Friday, July 24, 2015

Driving Tour to Miri, Sarawak


We decided to spend the Hari Raya holidays by doing a driving tour to Miri in Sarawak. We drove altogether 997 Km inclusive of all detours. This is just 3 Km short of 1,000 Km.

The driving tour would have been so much more pleasant if the 5 border Customs/Immigration Checkpoints could be avoided. Altogether, 10 passport checks/chops were required. Here is how the figure 10 comes about:

  • 1st: Exit Sabah at Sindumin
  • 2nd: Entry to Sarawak
  • 3rd: Exit Sarawak
  • 4th: Entry to Brunei
  • 5th: Exit Brunei
  • 6th: Entry to Sarawak
  • 7th: Exit Sarawak
  • 8th: Entry to Brunei
  • 9th: Exit Brunei
  • 10th: Entry to Sarawak (to Miri)
3 to 4 pages of the passports were used up just for one driving tour from KK to Miri and back! Since I was driving a car, there were another 5 rounds of vehicle registration check at each entry and exit of Brunei!

If the Proposed Pan-Borneo Highway which is currently being built is to follow the existing road alignment, that would make driving to Kuching both frustrating and annoying.


The Sabah/Sarawak immigration building is the most people-friendly Customs/ Immigration check point. The cubicle has no internal partition. Two officers sit side by side. One officer just passes the passport to his immediate neighbour after his checking. This is hassle-free and the process is so much more efficient and fast!

******************************************************

Limbang, a small Sarawakian town situated by the River Limbang is trapped in between two halves of Brunei. Unless one chooses to fly in by air, anyone who wants to travel on land to visit this place must go through Brunei!

Old wooden shop houses are still aplenty in Miri. The mode of transport for people from both sides of the river banks has not changed. Water taxi is still the most convenient mean.

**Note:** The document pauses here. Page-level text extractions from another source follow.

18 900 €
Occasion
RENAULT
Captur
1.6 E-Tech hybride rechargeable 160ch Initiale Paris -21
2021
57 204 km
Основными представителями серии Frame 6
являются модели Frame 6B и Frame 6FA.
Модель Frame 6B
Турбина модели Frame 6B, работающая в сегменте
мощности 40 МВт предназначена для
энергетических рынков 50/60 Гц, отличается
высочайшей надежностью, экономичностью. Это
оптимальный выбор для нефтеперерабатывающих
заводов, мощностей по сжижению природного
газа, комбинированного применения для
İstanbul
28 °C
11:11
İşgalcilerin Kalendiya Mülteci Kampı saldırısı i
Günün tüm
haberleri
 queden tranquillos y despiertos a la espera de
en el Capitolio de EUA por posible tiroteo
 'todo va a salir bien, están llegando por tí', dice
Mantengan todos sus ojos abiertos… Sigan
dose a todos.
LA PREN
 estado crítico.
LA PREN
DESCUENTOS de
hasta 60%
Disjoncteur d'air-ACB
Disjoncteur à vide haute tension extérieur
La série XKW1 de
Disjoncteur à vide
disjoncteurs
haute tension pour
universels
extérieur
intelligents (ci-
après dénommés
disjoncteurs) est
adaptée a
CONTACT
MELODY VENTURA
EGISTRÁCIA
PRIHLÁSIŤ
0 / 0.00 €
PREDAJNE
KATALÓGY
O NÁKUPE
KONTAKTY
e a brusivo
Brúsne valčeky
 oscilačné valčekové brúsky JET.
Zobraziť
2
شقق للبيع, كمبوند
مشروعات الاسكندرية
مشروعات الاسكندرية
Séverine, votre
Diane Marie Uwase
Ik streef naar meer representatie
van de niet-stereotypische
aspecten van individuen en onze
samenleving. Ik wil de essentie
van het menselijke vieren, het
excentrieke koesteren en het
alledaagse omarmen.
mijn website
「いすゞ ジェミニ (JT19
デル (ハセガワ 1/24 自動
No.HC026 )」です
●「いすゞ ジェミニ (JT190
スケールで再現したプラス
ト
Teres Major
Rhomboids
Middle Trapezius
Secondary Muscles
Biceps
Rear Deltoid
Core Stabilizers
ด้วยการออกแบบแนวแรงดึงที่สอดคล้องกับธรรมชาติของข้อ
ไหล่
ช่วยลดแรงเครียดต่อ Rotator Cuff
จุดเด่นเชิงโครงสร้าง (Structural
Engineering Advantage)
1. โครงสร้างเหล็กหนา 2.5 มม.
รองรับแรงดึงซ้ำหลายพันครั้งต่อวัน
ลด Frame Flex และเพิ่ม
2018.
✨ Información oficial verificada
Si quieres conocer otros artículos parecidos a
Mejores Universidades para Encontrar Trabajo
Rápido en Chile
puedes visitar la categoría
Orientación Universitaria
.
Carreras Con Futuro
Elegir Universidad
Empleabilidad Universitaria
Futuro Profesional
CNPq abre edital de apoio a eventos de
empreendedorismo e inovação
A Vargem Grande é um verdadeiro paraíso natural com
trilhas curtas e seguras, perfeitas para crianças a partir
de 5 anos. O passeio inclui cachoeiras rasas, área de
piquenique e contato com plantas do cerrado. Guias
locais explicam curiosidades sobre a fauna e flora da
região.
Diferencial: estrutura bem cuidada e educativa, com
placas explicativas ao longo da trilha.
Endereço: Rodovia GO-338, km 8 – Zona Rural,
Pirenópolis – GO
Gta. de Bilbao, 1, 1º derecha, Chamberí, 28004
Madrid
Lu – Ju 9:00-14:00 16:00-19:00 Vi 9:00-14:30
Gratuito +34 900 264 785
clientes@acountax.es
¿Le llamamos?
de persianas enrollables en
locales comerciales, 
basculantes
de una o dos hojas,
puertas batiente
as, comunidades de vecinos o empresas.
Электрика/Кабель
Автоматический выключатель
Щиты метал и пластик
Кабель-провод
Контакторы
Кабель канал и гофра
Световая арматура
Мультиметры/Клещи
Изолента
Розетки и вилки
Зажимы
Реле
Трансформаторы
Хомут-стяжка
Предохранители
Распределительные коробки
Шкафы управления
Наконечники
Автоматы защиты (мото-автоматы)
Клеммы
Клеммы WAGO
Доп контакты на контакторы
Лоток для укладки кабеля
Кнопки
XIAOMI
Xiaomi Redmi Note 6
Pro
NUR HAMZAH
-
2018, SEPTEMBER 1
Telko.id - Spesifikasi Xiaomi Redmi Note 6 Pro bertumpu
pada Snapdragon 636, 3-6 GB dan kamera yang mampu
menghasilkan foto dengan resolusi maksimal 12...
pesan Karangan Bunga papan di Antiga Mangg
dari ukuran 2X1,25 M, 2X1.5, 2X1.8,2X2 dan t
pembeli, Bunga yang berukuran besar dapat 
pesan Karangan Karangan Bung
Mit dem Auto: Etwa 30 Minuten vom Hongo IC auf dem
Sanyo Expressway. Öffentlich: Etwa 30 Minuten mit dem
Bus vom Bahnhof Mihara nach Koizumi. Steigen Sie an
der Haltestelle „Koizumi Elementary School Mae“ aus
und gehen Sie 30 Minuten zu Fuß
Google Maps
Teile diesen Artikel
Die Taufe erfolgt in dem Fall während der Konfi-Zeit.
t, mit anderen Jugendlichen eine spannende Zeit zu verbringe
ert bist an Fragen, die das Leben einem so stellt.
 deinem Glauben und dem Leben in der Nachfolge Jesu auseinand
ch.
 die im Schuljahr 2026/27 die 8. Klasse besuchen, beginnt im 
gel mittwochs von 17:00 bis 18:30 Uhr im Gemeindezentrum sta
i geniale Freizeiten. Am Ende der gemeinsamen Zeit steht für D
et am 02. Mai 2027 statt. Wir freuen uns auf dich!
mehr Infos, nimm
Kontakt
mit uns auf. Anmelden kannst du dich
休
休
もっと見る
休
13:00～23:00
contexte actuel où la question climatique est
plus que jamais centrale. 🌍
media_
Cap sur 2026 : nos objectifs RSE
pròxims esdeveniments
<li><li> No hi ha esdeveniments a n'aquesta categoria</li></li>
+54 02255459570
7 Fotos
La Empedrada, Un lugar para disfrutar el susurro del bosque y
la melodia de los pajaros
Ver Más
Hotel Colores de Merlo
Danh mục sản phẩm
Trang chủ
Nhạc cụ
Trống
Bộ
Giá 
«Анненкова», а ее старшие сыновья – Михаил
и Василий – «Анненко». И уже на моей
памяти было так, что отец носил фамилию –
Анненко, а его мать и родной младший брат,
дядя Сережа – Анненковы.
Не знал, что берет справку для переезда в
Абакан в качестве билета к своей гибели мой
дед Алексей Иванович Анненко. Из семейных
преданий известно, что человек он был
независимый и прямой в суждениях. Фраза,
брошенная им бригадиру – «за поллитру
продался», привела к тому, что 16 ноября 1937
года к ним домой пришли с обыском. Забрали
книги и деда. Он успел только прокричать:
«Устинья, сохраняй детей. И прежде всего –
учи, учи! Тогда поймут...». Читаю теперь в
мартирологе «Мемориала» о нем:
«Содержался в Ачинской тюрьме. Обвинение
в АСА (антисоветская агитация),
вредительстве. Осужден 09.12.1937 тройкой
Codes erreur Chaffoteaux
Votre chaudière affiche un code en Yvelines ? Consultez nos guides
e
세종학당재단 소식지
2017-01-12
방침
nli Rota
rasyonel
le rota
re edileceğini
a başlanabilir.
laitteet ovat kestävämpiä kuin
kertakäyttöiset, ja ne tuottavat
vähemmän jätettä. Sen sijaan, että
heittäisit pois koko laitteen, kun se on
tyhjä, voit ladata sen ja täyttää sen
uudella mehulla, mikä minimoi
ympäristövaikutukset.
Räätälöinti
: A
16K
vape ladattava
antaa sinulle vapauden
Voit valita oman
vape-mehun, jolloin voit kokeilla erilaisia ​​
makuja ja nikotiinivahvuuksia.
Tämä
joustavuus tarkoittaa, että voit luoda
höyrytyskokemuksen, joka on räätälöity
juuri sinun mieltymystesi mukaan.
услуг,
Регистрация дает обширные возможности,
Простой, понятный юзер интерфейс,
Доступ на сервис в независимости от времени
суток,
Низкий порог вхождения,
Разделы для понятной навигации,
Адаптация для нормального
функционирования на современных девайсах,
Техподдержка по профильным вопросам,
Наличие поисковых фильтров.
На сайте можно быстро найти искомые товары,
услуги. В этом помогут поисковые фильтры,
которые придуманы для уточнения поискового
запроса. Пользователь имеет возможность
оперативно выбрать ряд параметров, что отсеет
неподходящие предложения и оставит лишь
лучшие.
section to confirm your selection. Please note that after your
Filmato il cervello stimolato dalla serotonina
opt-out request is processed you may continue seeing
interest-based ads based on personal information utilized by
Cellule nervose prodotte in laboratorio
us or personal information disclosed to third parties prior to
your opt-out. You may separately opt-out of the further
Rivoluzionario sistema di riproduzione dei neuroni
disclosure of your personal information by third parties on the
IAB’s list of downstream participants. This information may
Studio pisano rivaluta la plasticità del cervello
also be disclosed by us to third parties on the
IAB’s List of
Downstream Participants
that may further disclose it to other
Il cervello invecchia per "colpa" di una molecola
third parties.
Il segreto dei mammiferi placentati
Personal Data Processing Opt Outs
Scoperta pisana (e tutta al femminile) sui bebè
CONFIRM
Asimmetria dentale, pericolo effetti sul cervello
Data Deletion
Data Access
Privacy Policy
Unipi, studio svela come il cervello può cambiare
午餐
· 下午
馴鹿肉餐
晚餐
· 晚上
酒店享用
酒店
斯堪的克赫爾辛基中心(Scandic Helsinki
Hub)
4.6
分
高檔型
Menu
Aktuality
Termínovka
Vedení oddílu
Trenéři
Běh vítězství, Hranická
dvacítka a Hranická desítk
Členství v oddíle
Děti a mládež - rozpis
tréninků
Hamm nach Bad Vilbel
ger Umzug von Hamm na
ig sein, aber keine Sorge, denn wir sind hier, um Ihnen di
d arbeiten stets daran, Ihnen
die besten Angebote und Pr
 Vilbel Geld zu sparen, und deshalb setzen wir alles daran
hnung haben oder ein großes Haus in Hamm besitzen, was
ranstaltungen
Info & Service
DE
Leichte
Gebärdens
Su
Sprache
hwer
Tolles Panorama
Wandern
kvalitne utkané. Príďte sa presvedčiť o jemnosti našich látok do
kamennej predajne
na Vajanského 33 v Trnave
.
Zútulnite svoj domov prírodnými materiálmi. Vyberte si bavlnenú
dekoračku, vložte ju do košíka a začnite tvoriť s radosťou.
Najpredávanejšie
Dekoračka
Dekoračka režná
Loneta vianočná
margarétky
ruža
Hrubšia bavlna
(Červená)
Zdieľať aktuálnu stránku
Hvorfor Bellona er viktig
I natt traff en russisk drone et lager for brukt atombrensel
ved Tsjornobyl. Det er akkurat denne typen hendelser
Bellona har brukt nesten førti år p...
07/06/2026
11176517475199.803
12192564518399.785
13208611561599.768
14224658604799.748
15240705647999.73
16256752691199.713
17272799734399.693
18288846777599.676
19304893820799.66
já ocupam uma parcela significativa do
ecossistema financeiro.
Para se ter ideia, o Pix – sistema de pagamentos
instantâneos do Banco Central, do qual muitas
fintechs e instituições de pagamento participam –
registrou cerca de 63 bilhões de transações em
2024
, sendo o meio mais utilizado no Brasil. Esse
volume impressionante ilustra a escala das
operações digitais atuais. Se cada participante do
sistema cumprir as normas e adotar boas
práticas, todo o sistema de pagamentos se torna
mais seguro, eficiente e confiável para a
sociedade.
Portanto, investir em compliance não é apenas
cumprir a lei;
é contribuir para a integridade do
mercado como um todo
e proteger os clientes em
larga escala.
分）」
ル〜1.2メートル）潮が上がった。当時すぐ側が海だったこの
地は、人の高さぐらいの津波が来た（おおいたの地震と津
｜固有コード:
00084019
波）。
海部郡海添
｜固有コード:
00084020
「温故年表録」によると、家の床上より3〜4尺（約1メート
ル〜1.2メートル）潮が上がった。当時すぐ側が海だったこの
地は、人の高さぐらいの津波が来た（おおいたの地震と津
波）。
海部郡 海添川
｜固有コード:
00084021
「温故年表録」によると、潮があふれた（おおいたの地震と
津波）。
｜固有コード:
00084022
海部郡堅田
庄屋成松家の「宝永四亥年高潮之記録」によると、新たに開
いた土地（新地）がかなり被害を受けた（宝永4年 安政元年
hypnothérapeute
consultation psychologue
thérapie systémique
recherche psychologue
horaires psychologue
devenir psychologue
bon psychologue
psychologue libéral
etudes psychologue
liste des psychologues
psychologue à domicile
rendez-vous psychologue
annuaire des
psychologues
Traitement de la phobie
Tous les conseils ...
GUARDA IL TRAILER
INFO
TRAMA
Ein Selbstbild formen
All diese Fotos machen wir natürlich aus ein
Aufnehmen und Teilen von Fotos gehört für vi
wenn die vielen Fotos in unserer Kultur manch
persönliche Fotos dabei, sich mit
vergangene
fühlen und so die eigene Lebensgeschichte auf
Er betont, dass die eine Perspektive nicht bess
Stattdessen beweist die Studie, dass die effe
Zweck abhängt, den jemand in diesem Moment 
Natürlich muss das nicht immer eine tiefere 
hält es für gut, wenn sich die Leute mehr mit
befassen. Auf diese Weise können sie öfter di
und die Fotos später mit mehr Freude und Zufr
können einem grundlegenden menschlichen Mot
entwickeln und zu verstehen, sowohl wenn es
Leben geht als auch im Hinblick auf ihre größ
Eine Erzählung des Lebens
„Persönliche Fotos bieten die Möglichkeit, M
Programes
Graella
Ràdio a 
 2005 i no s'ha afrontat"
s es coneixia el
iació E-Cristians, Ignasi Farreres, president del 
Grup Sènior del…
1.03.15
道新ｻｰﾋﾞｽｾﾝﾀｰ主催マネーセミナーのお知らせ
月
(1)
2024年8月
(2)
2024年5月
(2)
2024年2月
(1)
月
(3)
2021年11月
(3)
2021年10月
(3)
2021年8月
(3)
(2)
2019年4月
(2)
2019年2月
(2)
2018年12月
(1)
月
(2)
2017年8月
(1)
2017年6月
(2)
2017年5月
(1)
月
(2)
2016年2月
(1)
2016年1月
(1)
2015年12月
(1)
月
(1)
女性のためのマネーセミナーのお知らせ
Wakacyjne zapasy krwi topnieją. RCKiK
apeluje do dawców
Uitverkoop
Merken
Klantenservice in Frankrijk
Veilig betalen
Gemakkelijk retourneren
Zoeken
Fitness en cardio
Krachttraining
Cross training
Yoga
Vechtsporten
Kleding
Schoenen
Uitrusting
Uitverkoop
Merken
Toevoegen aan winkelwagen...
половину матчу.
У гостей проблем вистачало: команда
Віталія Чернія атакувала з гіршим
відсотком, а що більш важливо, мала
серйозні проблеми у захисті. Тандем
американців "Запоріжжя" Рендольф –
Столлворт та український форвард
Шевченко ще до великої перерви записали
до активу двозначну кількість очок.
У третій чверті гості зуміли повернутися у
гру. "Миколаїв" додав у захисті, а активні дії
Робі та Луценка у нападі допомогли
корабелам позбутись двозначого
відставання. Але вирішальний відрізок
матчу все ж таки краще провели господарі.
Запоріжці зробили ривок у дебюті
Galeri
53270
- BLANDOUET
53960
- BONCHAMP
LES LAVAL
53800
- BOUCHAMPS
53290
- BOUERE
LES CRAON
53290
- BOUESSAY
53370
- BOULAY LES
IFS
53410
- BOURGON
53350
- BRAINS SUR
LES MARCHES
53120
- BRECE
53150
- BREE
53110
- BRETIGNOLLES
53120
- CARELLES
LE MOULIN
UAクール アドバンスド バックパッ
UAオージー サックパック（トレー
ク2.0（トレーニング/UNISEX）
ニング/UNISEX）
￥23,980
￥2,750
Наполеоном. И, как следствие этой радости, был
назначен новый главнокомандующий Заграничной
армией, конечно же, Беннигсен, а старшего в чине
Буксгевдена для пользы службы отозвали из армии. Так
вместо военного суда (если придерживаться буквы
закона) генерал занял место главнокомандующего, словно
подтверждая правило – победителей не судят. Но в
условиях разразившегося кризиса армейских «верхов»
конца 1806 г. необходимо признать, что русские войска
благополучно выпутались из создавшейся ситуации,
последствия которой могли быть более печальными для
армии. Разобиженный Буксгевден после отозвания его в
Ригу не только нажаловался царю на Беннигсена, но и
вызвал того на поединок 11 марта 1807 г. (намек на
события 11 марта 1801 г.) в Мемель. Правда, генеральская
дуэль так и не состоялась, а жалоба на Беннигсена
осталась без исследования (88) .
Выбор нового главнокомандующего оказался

***********************************************

Quite to my surprise, Miri is so much more developed and bigger than what I originally imagined. There are many hotels of different star rating, the most prominent one is the Marriot.

Life here seems more relaxed and the city is more laid-back compared to KK. There is no sign of "illegal immigrants" in town and people in the service sectors are either Chinese or the indigenous Ibans and Dayaks. 


One can still savour RM2.50 per plate of char sou / minced pork mee at the market in Miri town.


I was surprised to find out that the first drilling rig in Miri is on top of the hill in the city of Miri - the Canada Hill. The hill has a good bird eye view of the city of Miri. There is also a Petroleum Museum built next to the old oil rig.


Food enthusiasts will not be disappointed in Miri. We did try to eat as much as our stomach could handle. We found out that Lutong Cafe in Lutong serves good roast pork knuckles and asam fish.


Many of the engineers we employ are graduates of the Curtin University Sarawak. We drove intentionally to Curtin campus just to have a look and get a feel of this campus ambient. In fact, one of my nieces is also a graduate from this campus. This campus which is tucked in a no-man-land is ideal for “isolating” the students from urban distraction and to “force” them to concentrate in their studies.

*************************************

Bandar Seri Bagawan, Brunei

Taking advantage of the open house of Istana Nurul Iman in conjunction with the Hari Raya festival, it was our intention to reach the palace on 19 July 2015 just in time for a free lunch. Alas, to our great disappointment, the crowd was just extraordinarily huge. It would take us may be another hour just to queue up for the food. We decided to forego this attempt and move on.

Istana Nurul Iman is recognized in the Guinness Book of Records as the biggest living residence of a head of state. here is a bit of the statistics:
  • Total area of 200,000 sq. m. (2,153,000 sq. ft) of floor space
  • 1,500 capacity mosque
  • 1,788 rooms
  • 257 bathrooms
  • 5 swimming pools
  • 153 most expensive cars in the underground car park
  • 4,000 capacity banquet hall
  • Stables for 200 horses
  • Huge collection of art pieces including the $70 million Renoir painting

Of the massive crowd who thronged the palace, it was not difficult to tell just who they were. The bulk were foreign nationals mainly from the Indian Sub-Continent employed in the construction and service sectors.

  
Together with our travelling companions, Donold Soh and his wife Rose, we posed in front of the entrance of the huge banquet hall.

*****************************************

Lawas is a small little town in the north of Sarawak, By the time we reached this place on our way back to KK, it was already 6 pm. Nothing much can be said about this place except the Lawas River. The tranquility and serenity that one feel just by looking at the river is just perfect in soothing and relaxing a tired body and an over-worked mind. I wish I could have stayed there much longer!